DATASET EXCERPTS Start Marker

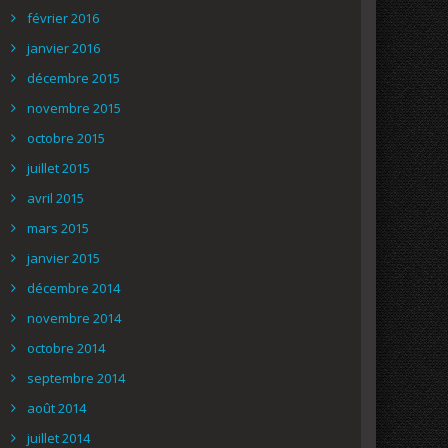
février 2016
janvier 2016
décembre 2015
novembre 2015
octobre 2015
juillet 2015
avril 2015
mars 2015
janvier 2015
décembre 2014
novembre 2014
octobre 2014
septembre 2014
août 2014
juillet 2014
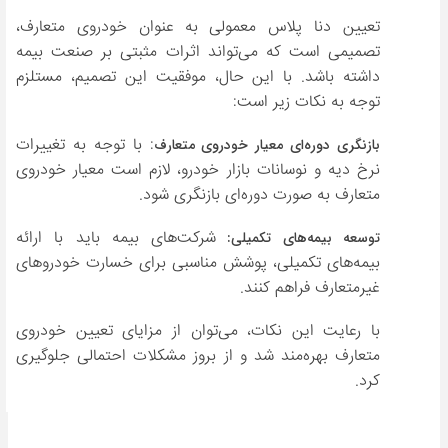
تعیین دنا پلاس معمولی به عنوان خودروی متعارف،
تصمیمی است که می‌تواند اثرات مثبتی بر صنعت بیمه
داشته باشد. با این حال، موفقیت این تصمیم، مستلزم
توجه به نکات زیر است:
: با توجه به تغییرات
بازنگری دوره‌ای معیار خودروی متعارف
نرخ دیه و نوسانات بازار خودرو، لازم است معیار خودروی
متعارف به صورت دوره‌ای بازنگری شود.
شرکت‌های بیمه باید با ارائه
توسعه بیمه‌های تکمیلی:
بیمه‌های تکمیلی، پوشش مناسبی برای خسارت خودروهای
غیرمتعارف فراهم کنند.
با رعایت این نکات، می‌توان از مزایای تعیین خودروی
متعارف بهره‌مند شد و از بروز مشکلات احتمالی جلوگیری
کرد.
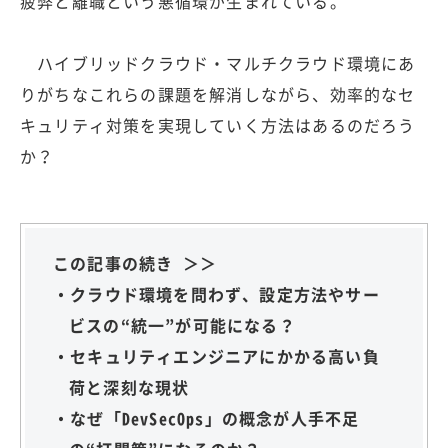
疲弊と離職という悪循環が生まれている。
ハイブリッドクラウド・マルチクラウド環境にあ
りがちなこれらの課題を解消しながら、効率的なセ
キュリティ対策を実現していく方法はあるのだろう
か？
この記事の続き ＞＞
・クラウド環境を問わず、設定方法やサー
ビスの“統一”が可能になる？
・セキュリティエンジニアにかかる高い負
荷と深刻な現状
・なぜ「DevSecOps」の概念が人手不足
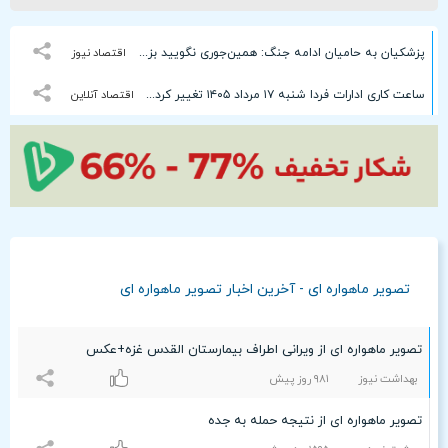
پزشکیان به حامیان ادامه جنگ: همین‌جوری نگویید بزن/تبعاتش را هم باید دید
اقتصاد نیوز
ساعت کاری ادارات فردا شنبه ۱۷ مرداد ۱۴۰۵ تغییر کرد / جزییات اعلام شد
اقتصاد آنلاین
تصویر ماهواره ای - آخرین اخبار تصویر ماهواره ای
تصویر ماهواره ای از ویرانی اطراف بیمارستان القدس غزه+عکس
بهداشت نیوز
٩۸۱ روز پیش
تصویر ماهواره ای از نتیجه حمله به جده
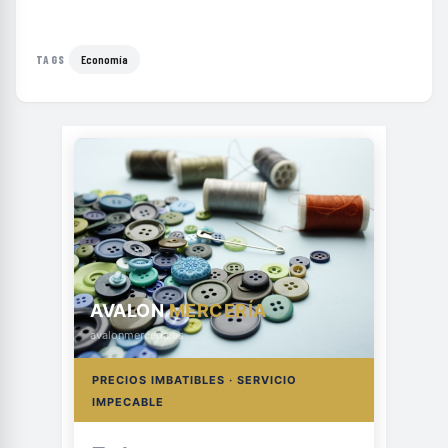
Economía
TAGS
AVALON
MERCERÍA
avalonmerceria.es
PRECIOS IMBATIBLES · SERVICIO
IMPECABLE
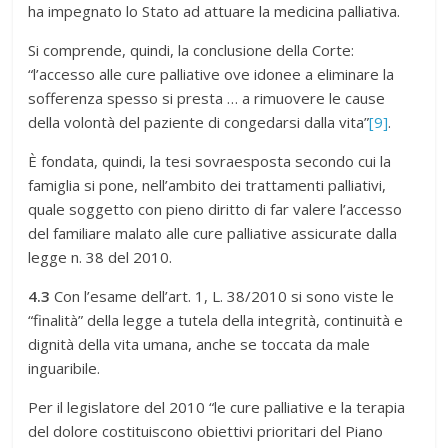
ha impegnato lo Stato ad attuare la medicina palliativa.
Si comprende, quindi, la conclusione della Corte:
“l’accesso alle cure palliative ove idonee a eliminare la
sofferenza spesso si presta … a rimuovere le cause
della volontà del paziente di congedarsi dalla vita”
[9]
.
È fondata, quindi, la tesi sovraesposta secondo cui la
famiglia si pone, nell’ambito dei trattamenti palliativi,
quale soggetto con pieno diritto di far valere l’accesso
del familiare malato alle cure palliative assicurate dalla
legge n. 38 del 2010.
4.3
Con l’esame dell’art. 1, L. 38/2010 si sono viste le
“finalità” della legge a tutela della integrità, continuità e
dignità della vita umana, anche se toccata da male
inguaribile.
Per il legislatore del 2010 “le cure palliative e la terapia
del dolore costituiscono obiettivi prioritari del Piano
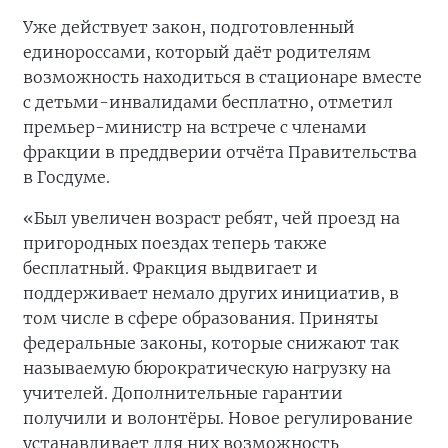
Уже действует закон, подготовленный
единороссами, который даёт родителям
возможность находиться в стационаре вместе
с детьми-инвалидами бесплатно, отметил
премьер-министр на встрече с членами
фракции в преддверии отчёта Правительства
в Госдуме.
«Был увеличен возраст ребят, чей проезд на
пригородных поездах теперь также
бесплатный. Фракция выдвигает и
поддерживает немало других инициатив, в
том числе в сфере образования. Приняты
федеральные законы, которые снижают так
называемую бюрократическую нагрузку на
учителей. Дополнительные гарантии
получили и волонтёры. Новое регулирование
устанавливает для них возможность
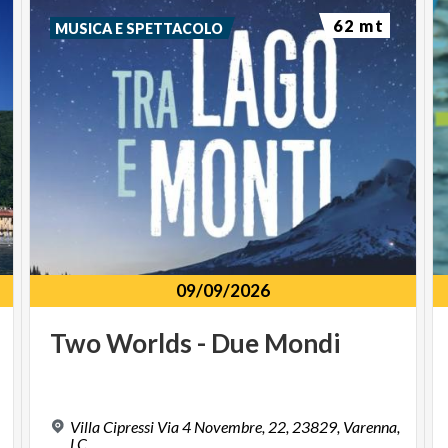
62 mt
MUSICA E SPETTACOLO
09/09/2026
Two
Worlds
-
Due
Mondi
Villa Cipressi Via 4 Novembre, 22, 23829, Varenna,
LC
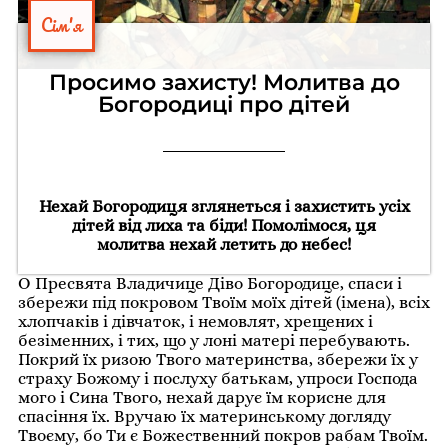
Сім'я
Просимо захисту! Молитва до
Богородиці про дітей
Нехай Богородиця зглянеться і захистить усіх
дітей від лиха та біди! Помолімося, ця
молитва нехай летить до небес!
О Пресвята Владичице Діво Богородице, спаси і
збережи під покровом Твоїм моїх дітей (імена), всіх
хлопчаків і дівчаток, і немовлят, хрещених і
безіменних, і тих, що у лоні матері перебувають.
Покрий їх ризою Твого материнства, збережи їх у
страху Божому і послуху батькам, yпроси Господа
мого і Сина Твого, нехай дарує їм корисне для
спасіння їх. Вручаю їх материнському догляду
Твоєму, бо Ти є Божественний покров рабам Твоїм.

DATASET EXCERPTS End Marker

*ACTIVITY*:
Output every entry above exactly as written, but omit the pictures.

*WRITTEN SOLUTION*:
février 2016
janvier 2016
décembre 2015
novembre 2015
octobre 2015
juillet 2015
avril 2015
mars 2015
janvier 2015
décembre 2014
novembre 2014
octobre 2014
septembre 2014
août 2014
juillet 2014
تعیین دنا پلاس معمولی به عنوان خودروی متعارف،
تصمیمی است که می‌تواند اثرات مثبتی بر صنعت بیمه
داشته باشد. با این حال، موفقیت این تصمیم، مستلزم
توجه به نکات زیر است:
: با توجه به تغییرات
بازنگری دوره‌ای معیار خودروی متعارف
نرخ دیه و نوسانات بازار خودرو، لازم است معیار خودروی
متعارف به صورت دوره‌ای بازنگری شود.
شرکت‌های بیمه باید با ارائه
توسعه بیمه‌های تکمیلی:
بیمه‌های تکمیلی، پوشش مناسبی برای خسارت خودروهای
غیرمتعارف فراهم کنند.
با رعایت این نکات، می‌توان از مزایای تعیین خودروی
متعارف بهره‌مند شد و از بروز مشکلات احتمالی جلوگیری
کرد.
疲弊と離職という悪循環が生まれている。
ハイブリッドクラウド・マルチクラウド環境にあ
りがちなこれらの課題を解消しながら、効率的なセ
キュリティ対策を実現していく方法はあるのだろう
か？
この記事の続き ＞＞
・クラウド環境を問わず、設定方法やサー
ビスの“統一”が可能になる？
・セキュリティエンジニアにかかる高い負
荷と深刻な現状
・なぜ「DevSecOps」の概念が人手不足
پزشکیان به حامیان ادامه جنگ: همین‌جوری نگویید بزن/تبعاتش را هم باید دید
اقتصاد نیوز
ساعت کاری ادارات فردا شنبه ۱۷ مرداد ۱۴۰۵ تغییر کرد / جزییات اعلام شد
اقتصاد آنلاین
تصویر ماهواره ای - آخرین اخبار تصویر ماهواره ای
تصویر ماهواره ای از ویرانی اطراف بیمارستان القدس غزه+عکس
بهداشت نیوز
٩۸۱ روز پیش
تصویر ماهواره ای از نتیجه حمله به جده
Economía
TAGS
AVALON
MERCERÍA
avalonmerceria.es
PRECIOS IMBATIBLES · SERVICIO
IMPECABLE
ha impegnato lo Stato ad attuare la medicina palliativa.
Si comprende, quindi, la conclusione della Corte:
“l’accesso alle cure palliative ove idonee a eliminare la
sofferenza spesso si presta … a rimuovere le cause
della volontà del paziente di congedarsi dalla vita”
[9]
.
È fondata, quindi, la tesi sovraesposta secondo cui la
famiglia si pone, nell’ambito dei trattamenti palliativi,
quale soggetto con pieno diritto di far valere l’accesso
del familiare malato alle cure palliative assicurate dalla
legge n. 38 del 2010.
4.3
Con l’esame dell’art. 1, L. 38/2010 si sono viste le
“finalità” della legge a tutela della integrità, continuità e
dignità della vita umana, anche se toccata da male
inguaribile.
Per il legislatore del 2010 “le cure palliative e la terapia
del dolore costituiscono obiettivi prioritari del Piano
Уже действует закон, подготовленный
единороссами, который даёт родителям
возможность находиться в стационаре вместе
с детьми-инвалидами бесплатно, отметил
премьер-министр на встрече с членами
фракции в преддверии отчёта Правительства
в Госдуме.
«Был увеличен возраст ребят, чей проезд на
пригородных поездах теперь также
бесплатный. Фракция выдвигает и
поддерживает немало других инициатив, в
том числе в сфере образования. Приняты
федеральные законы, которые снижают так
называемую бюрократическую нагрузку на
учителей. Дополнительные гарантии
получили и волонтёры. Новое регулирование
устанавливает для них возможность
62 mt
MUSICA E SPETTACOLO
09/09/2026
Two
Worlds
-
Due
Mondi
Villa Cipressi Via 4 Novembre, 22, 23829, Varenna,
LC
Сім'я
Просимо захисту! Молитва до
Богородиці про дітей
Нехай Богородиця зглянеться і захистить усіх
дітей від лиха та біди! Помолімося, ця
молитва нехай летить до небес!
О Пресвята Владичице Діво Богородице, спаси і
збережи під покровом Твоїм моїх дітей (імена), всіх
хлопчаків і дівчаток, і немовлят, хрещених і
безіменних, і тих, що у лоні матері перебувають.
Покрий їх ризою Твого материнства, збережи їх у
страху Божому і послуху батькам, yпроси Господа
мого і Сина Твого, нехай дарує їм корисне для
спасіння їх. Вручаю їх материнському догляду
Твоєму, бо Ти є Божественний покров рабам Твоїм.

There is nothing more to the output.